Collected data
========================================

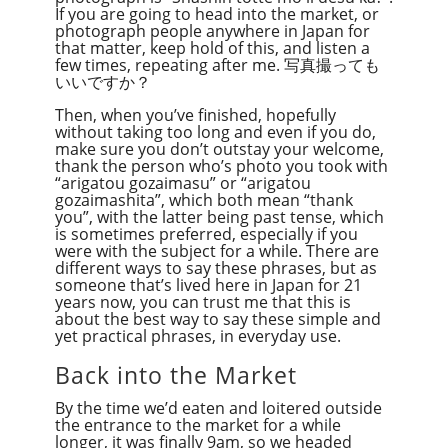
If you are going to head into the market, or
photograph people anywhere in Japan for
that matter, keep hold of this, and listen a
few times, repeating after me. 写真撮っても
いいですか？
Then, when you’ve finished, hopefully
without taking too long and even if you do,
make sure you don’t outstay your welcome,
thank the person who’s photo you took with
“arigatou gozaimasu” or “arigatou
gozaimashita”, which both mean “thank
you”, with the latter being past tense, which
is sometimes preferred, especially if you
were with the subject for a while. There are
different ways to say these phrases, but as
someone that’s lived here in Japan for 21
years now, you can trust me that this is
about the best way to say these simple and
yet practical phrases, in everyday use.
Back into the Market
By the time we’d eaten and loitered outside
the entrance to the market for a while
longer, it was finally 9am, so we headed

========================================

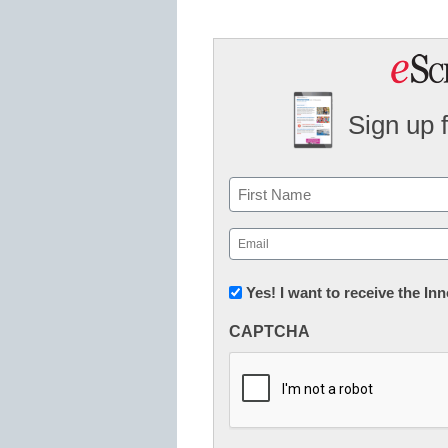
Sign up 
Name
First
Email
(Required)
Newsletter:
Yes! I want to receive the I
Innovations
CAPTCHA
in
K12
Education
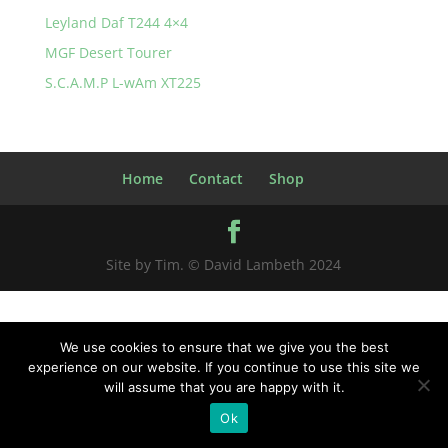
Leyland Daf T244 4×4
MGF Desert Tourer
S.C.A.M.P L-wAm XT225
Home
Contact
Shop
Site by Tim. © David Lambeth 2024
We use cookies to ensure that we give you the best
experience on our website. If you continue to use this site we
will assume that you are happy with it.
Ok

========================================

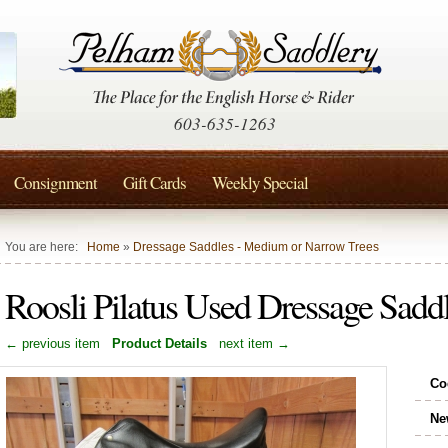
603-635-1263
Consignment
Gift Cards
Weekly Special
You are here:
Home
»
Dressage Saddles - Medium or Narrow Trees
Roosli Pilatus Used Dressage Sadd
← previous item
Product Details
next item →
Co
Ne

========================================

[ASSIGNMENT]: Some lines above hold the word "which". Copy all of them.

[EXERCISE ANSWER]:
gozaimashita”, which both mean “thank
you”, with the latter being past tense, which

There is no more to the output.